#### Provided information

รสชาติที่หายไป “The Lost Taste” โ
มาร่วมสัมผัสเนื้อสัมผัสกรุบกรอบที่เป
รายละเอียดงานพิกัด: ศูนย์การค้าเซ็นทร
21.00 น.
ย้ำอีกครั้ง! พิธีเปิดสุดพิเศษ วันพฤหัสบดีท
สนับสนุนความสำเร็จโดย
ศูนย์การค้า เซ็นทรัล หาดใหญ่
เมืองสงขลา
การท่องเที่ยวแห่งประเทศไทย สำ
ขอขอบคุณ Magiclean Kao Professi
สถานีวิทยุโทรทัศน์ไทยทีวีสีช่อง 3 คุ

########
#### Provided information

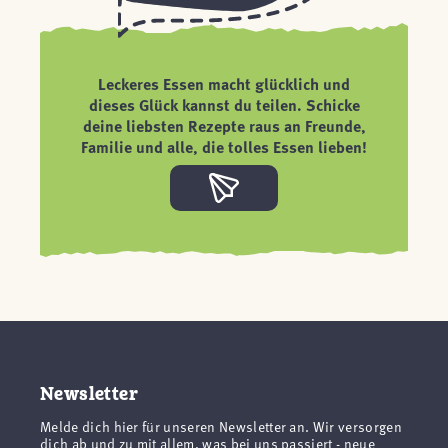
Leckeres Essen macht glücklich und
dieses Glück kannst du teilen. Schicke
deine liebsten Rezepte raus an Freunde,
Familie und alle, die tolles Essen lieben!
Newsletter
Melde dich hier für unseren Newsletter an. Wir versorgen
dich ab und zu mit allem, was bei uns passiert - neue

########

Exercise:
The entries above hold a line with "รายละเอียดงานพิกัด: ศูนย์การค้าเซ็นทร" and a later line with "สถานีวิทยุโทรทัศน์ไทยทีวีสีช่อง 3 คุ". Write out exactly those lines and all lines between, nothing more.

Output:
รายละเอียดงานพิกัด: ศูนย์การค้าเซ็นทร
21.00 น.
ย้ำอีกครั้ง! พิธีเปิดสุดพิเศษ วันพฤหัสบดีท
สนับสนุนความสำเร็จโดย
ศูนย์การค้า เซ็นทรัล หาดใหญ่
เมืองสงขลา
การท่องเที่ยวแห่งประเทศไทย สำ
ขอขอบคุณ Magiclean Kao Professi
สถานีวิทยุโทรทัศน์ไทยทีวีสีช่อง 3 คุ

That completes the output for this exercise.